Охлопков спросил у молодой матери, беспокойно поводившей глазами в сторону комнаты и прислушивающейся, не знает ли она, где Ирма. Она взглянула на него, наморщила слегка лоб, как бы силясь вспомнить, кто такой этот незнакомец в сером свитере, с курчавой светлой бородкой и какая-то Ирма, и Охлопков с хмельной ясностью внезапно увидел все со стороны, сам себе показался мелким, никчемным бездельником, много рассуждающим о ерунде и упускающим что-то главное. Для молодой матери они ничего не значили и едва ли вообще существовали. Небольшая плоть, завернутая в пеленки, исторгнутая ею в муках недавно и уже жившая по-своему, внесшая свой ритм сна и бодрствования, питания, заслоняла все и всех; вообще она смотрела как будто в перевернутый бинокль, удаляющий и умаляющий все и всех, и ее слух был настроен на определенную частоту, и отправления маленького тельца казались ей серьезней любых происшествий; она была как будто в облаке, и весь мир проплывал у нее под ногами. Все-таки она припомнила, что, кажется, соседка уехала, то есть нет, собралась уезжать, но еще не уехала, а поехала, возможно, за билетом… “Ее вещи там?” – спросила она у девушки. “Да”, – ответила та. Видимо, лицо Охлопкова приняло определенное и красноречивое выражение, так что девушка взглянула на него с любопытством, а в огромно-блестящих глазах матери промелькнуло что-то, словно бы в них сгустились кристаллики – и тут же исчезли, растаяли в горячем блеске, в темной волне беспокойства: из комнаты донеслись какие-то невнятные звуки, и она встала и ушла. Охлопков тоже засобирался.

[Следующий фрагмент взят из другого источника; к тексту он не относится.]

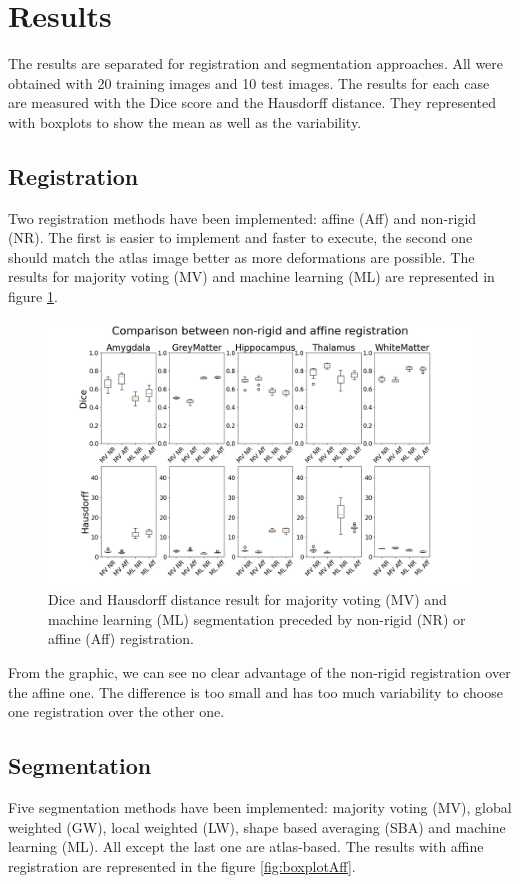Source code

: \section*{Results}
The results are separated for registration and segmentation approaches. All were obtained with 20 training images and 10 test images. The results for each case are measured with the Dice score and the Hausdorff distance. They represented with boxplots to show the mean as well as the variability.

\subsection*{Registration}
Two registration methods have been implemented: affine (Aff) and non-rigid (NR). The first is easier to implement and faster to execute, the second one should match the atlas image better as more deformations are possible. The results for majority voting (MV) and machine learning (ML) are represented in figure \ref{fig:boxplotReg}.

\begin{figure}[h!]
	\centering
	\includegraphics[width = .48 \textwidth]{img/boxplotComparisonNRAff}
	\caption{Dice and Hausdorff distance result for majority voting (MV) and machine learning (ML) segmentation preceded by non-rigid (NR) or affine (Aff) registration.}
	\label{fig:boxplotReg}
\end{figure}

From the graphic, we can see no clear advantage of the non-rigid registration over the affine one. The difference is too small and has too much variability to choose one registration over the other one.

\subsection*{Segmentation}
Five segmentation methods have been implemented: majority voting (MV), global weighted (GW), local weighted (LW), shape based averaging (SBA) and machine learning (ML). All except the last one are atlas-based. The results with affine registration are represented in the figure \ref{fig:boxplotAff}.

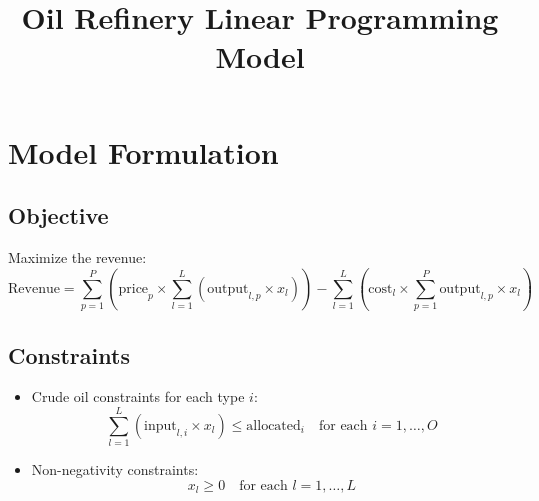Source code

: \documentclass{article}
\begin{document}
\title{Oil Refinery Linear Programming Model}
\author{}
\date{}
\maketitle

\section*{Model Formulation}

\subsection*{Objective}

Maximize the revenue:
\[
\text{Revenue} = \sum_{p=1}^{P} \left( \text{price}_p \times \sum_{l=1}^{L} (\text{output}_{l,p} \times x_l) \right) - \sum_{l=1}^{L} (\text{cost}_l \times \sum_{p=1}^{P} \text{output}_{l,p} \times x_l)
\]

\subsection*{Constraints}

\begin{itemize}
    \item Crude oil constraints for each type \( i \):
    \[
    \sum_{l=1}^{L} (\text{input}_{l,i} \times x_l) \leq \text{allocated}_i \quad \text{for each } i = 1, \dots, O
    \]
    \item Non-negativity constraints:
    \[
    x_l \geq 0 \quad \text{for each } l = 1, \dots, L
    \]
\end{itemize}
\end{document}
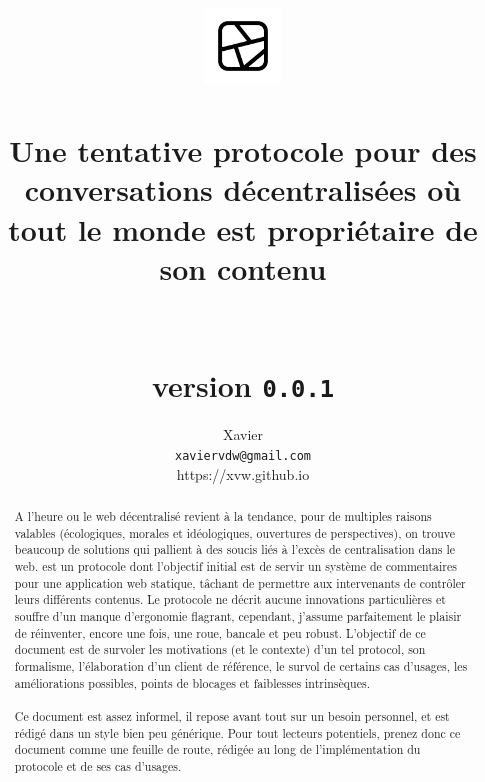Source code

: \documentclass[a4paper,10pt]{article}
\title{
  \includegraphics[width=2cm]{../iconography/phragment-black.png}\\
  \bsc{Phragment}\\
  \large{
    Une tentative protocole pour des conversations décentralisées
    où tout le monde est propriétaire de son contenu\\~\\~\\
    \textbf{version} \texttt{0.0.1}
  }
}
\date{}
\author{
  Xavier \bsc{Van de Woestyne}\\
  \texttt{xaviervdw@gmail.com}\\
  \small{https://xvw.github.io}
}
\begin{document}
\maketitle

\begin{abstract}
  A l'heure ou le web décentralisé revient à la tendance, pour de multiples
  raisons valables (écologiques, morales et idéologiques, ouvertures de
  perspectives), on trouve beaucoup de solutions qui pallient à des soucis
  liés à l'excès de centralisation dans le web.  est un
  protocole dont l'objectif initial est de servir un système de commentaires
  pour une application web statique, tâchant de permettre aux intervenants
  de contrôler leurs différents contenus. Le protocole ne décrit aucune
  innovations particulières et souffre d'un manque d'ergonomie flagrant,
  cependant, j'assume parfaitement le plaisir de réinventer, encore une fois,
  une roue, bancale et peu robust. L'objectif de ce document est de survoler
  les motivations (et le contexte) d'un tel protocol, son formalisme,
  l'élaboration d'un client de référence, le survol de certains cas d'usages,
  les améliorations possibles, points de blocages et faiblesses intrinsèques.
  \\~\\
  Ce document est assez informel, il repose avant tout sur un besoin
  personnel, et est rédigé dans un style bien peu générique. Pour tout lecteurs
  potentiels, prenez donc ce document comme une feuille de route, rédigée
  au long de l'implémentation du protocole et de ses cas d'usages.
  \\
\end{abstract}

\end{document}
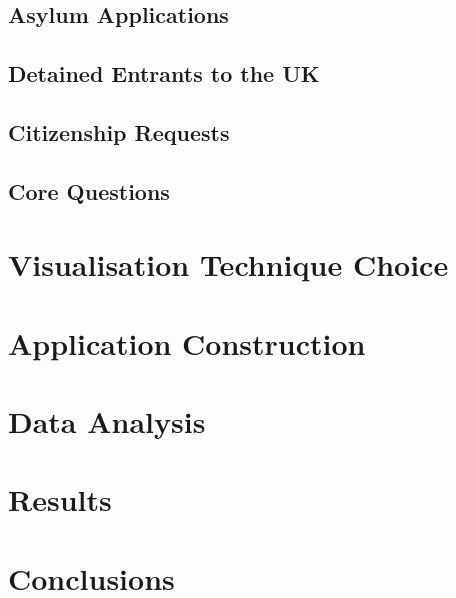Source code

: \documentclass[11pt,a4paper,titlepage]{article}
\begin{document}
\subsection{Asylum Applications}
\subsection{Detained Entrants to the UK}
\subsection{Citizenship Requests}
\subsection{Core Questions}

\section{Visualisation Technique Choice}

\section{Application Construction}

\section{Data Analysis}

\section{Results}

\section{Conclusions}
\end{document}
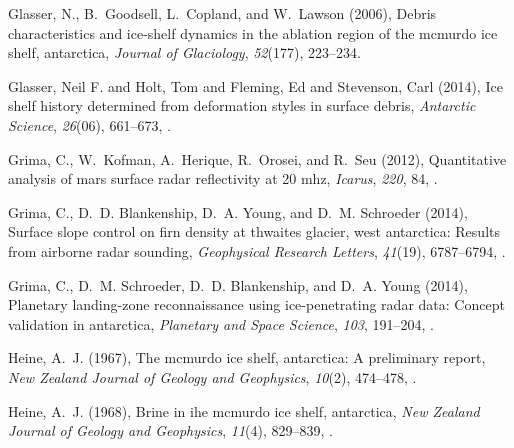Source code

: \documentclass[draft,grl]{agutex}
\begin{document}
\begin{article}
\begin{thebibliography}{40}
Glasser, N., B.~Goodsell, L.~Copland, and W.~Lawson (2006), Debris
  characteristics and ice-shelf dynamics in the ablation region of the mcmurdo
  ice shelf, antarctica, \textit{Journal of Glaciology}, \textit{52}(177),
  223--234.

{Glasser, Neil F. and Holt, Tom and Fleming, Ed and Stevenson, Carl} ({2014}),
  {Ice shelf history determined from deformation styles in surface debris},
  \textit{{Antarctic Science}}, \textit{{26}}({06}), {661--673},
  .

Grima, C., W.~Kofman, A.~Herique, R.~Orosei, and R.~Seu (2012), Quantitative
  analysis of mars surface radar reflectivity at 20 mhz, \textit{Icarus},
  \textit{220}, 84, .

Grima, C., D.~D. Blankenship, D.~A. Young, and D.~M. Schroeder
  (2014{}), Surface slope control on firn density at thwaites
  glacier, west antarctica: Results from airborne radar sounding,
  \textit{Geophysical Research Letters}, \textit{41}(19), 6787--6794,
  .

Grima, C., D.~M. Schroeder, D.~D. Blankenship, and D.~A. Young
  (2014{}), Planetary landing-zone reconnaissance using
  ice-penetrating radar data: Concept validation in antarctica,
  \textit{Planetary and Space Science}, \textit{103}, 191--204,
  .

Heine, A.~J. (1967), The mcmurdo ice shelf, antarctica: A preliminary report,
  \textit{New Zealand Journal of Geology and Geophysics}, \textit{10}(2),
  474--478, .

Heine, A.~J. (1968), Brine in ihe mcmurdo ice shelf, antarctica, \textit{New
  Zealand Journal of Geology and Geophysics}, \textit{11}(4), 829--839,
  .


\end{thebibliography}
\end{article}
\end{document}
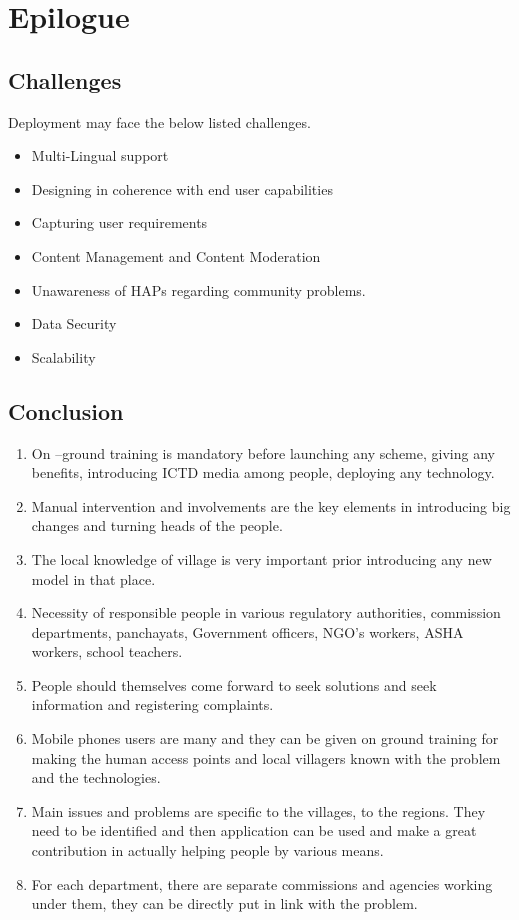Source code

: \chapter{Epilogue}


\section{Challenges}
Deployment may face the below listed challenges.
\begin{itemize}
\item Multi-Lingual support
\item Designing in coherence with end user capabilities
\item Capturing user requirements
\item Content Management and Content Moderation
\item Unawareness of HAPs regarding community problems.
\item Data Security
\item Scalability
\end{itemize}

\section{Conclusion}

\begin{enumerate}
\item On –ground training is mandatory before launching any scheme, giving any
benefits, introducing ICTD media among people, deploying any technology.
\item Manual intervention and involvements are the key elements in introducing
big changes and turning heads of the people.
\item The local knowledge of village is very important prior introducing any new
model in that place.
\item Necessity of responsible people in various regulatory authorities, commission
departments, panchayats, Government officers, NGO’s workers, ASHA
workers, school teachers.
\item People should themselves come forward to seek solutions and seek
information and registering complaints.
\item Mobile phones users are many and they can be given on ground training for
making the human access points and local villagers known with the problem
and the technologies.
\item Main issues and problems are specific to the villages, to the regions. They
need to be identified and then application can be used and make a great
contribution in actually helping people by various means.
\item For each department, there are separate commissions and agencies working
under them, they can be directly put in link with the problem.

\end{enumerate}
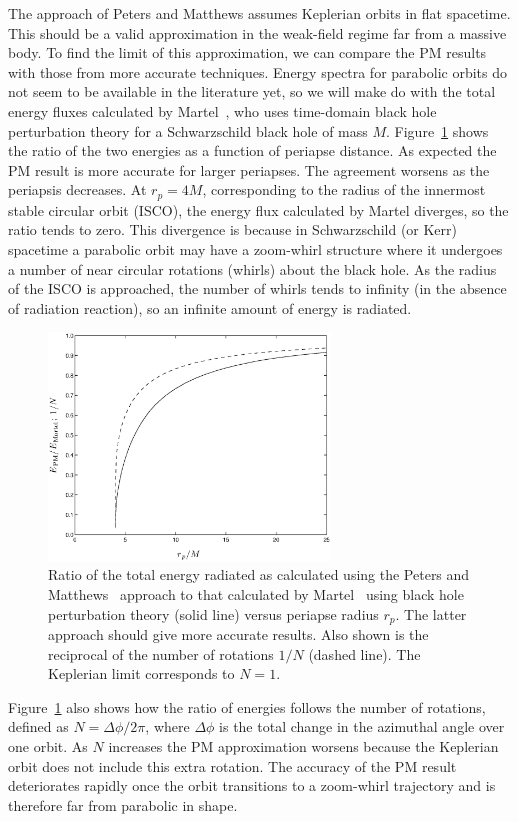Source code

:\documentclass[aps,prd,amsfonts,amssymb,amsmath,nofootinbib,floatfix,reprint,showpacs,groupedaddress]{revtex4-1}
\newcommand{\Figref}[1]{Figure~\ref{fig:#1}}
\begin{document}
The approach of Peters and Matthews assumes Keplerian orbits in flat spacetime. This should be a valid approximation in the weak-field regime far from a massive body. To find the limit of this approximation, we can compare the PM results with those from more accurate techniques. Energy spectra for parabolic orbits do not seem to be available in the literature yet, so we will make do with the total energy fluxes calculated by Martel~\cite{Martel2004a}, who uses time-domain black hole perturbation theory for a Schwarzschild black hole of mass $M$. \Figref{Ratio} shows the ratio of the two energies as a function of periapse distance. As expected the PM result is more accurate for larger periapses. The agreement worsens as the periapsis decreases. At $r_{p} = 4 M$, corresponding to the radius of the innermost stable circular orbit (ISCO), the energy flux calculated by Martel diverges, so the ratio tends to zero. This divergence is because in Schwarzschild (or Kerr) spacetime a parabolic orbit may have a zoom-whirl structure where it undergoes a number of near circular rotations (whirls) about the black hole. As the radius of the ISCO is approached, the number of whirls tends to infinity (in the absence of radiation reaction), so an infinite amount of energy is radiated.
\begin{figure}
\includegraphics[width=75mm]{Ratio_2.eps}
\caption{Ratio of the total energy radiated as calculated using the Peters and Matthews~\cite{Peters1963} approach to that calculated by Martel~\cite{Martel2004a} using black hole perturbation theory (solid line) versus periapse radius $r_{p}$. The latter approach should give more accurate results. Also shown is the reciprocal of the number of rotations $1/N$ (dashed line). The Keplerian limit corresponds to $N = 1$.\label{fig:Ratio}}
\end{figure}
\Figref{Ratio} also shows how the ratio of energies follows the number of rotations, defined as $N = {\Delta \phi}/{2\pi}$, where $\Delta \phi$ is the total change in the azimuthal angle over one orbit. As $N$ increases the PM approximation worsens because the Keplerian orbit does not include this extra rotation. The accuracy of the PM result deteriorates rapidly once the orbit transitions to a zoom-whirl trajectory and is therefore far from parabolic in shape.
\end{document}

– Стой! – приказал сержант.
Охлопков заявил, что дольше сидеть не может и должен уйти.
– Ну, по русскому обычаю: третью!
Охлопков опрокинул рюмку и не закусывая взял пальто, попрощался, вышел, вдевая руки в рукава, нахлобучивая шапку. У калитки стоял милицейский “уазик”. Мелькнула мысль попросить сержанта об одолжении… но передумал, вокзал недалеко: подняться на верхнюю улицу, перейти мост, дальше мимо церкви, еще один мост – уже над железной дорогой, и все. И он обогнул изгородь, перешел ручей, взошел на верхнюю улицу, оглянулся, не спускается ли трамвай, нет, трамвая не было. В холодном воздухе летела снежная крупа. Деревья матово лоснились ледяной коркой. И перила моста. Внизу темнела река.
Взгляд зябко съеживался. Не верилось, что синенебый, белолобый птичий Дан Апр – как эту реку называли скифы – и мрачная ширь воды под облезлыми мостами одно и то же.
Он перешел мост. Впереди тускло краснел узкий кирпич церкви с ржавым заросшим куполом. В пустом окне сидела ворона. Охлопков быстро поднимался по заплеванным железным ступеням железнодорожного перехода, глядя на облупленный фасад вокзала с серпами и молотами из камня и часами из стекла и металла. Голос объявил о прибытии или отправлении поезда. Нет, о прибытии. Он уже показался вдали, неспешно движущийся среди унылых кирпичных строений, бетонных оград, каких-то железных конструкций, надменно лобастый, мощный, лупофарый, с красным зигзагом. Охлопкова всегда завораживала железная дорога.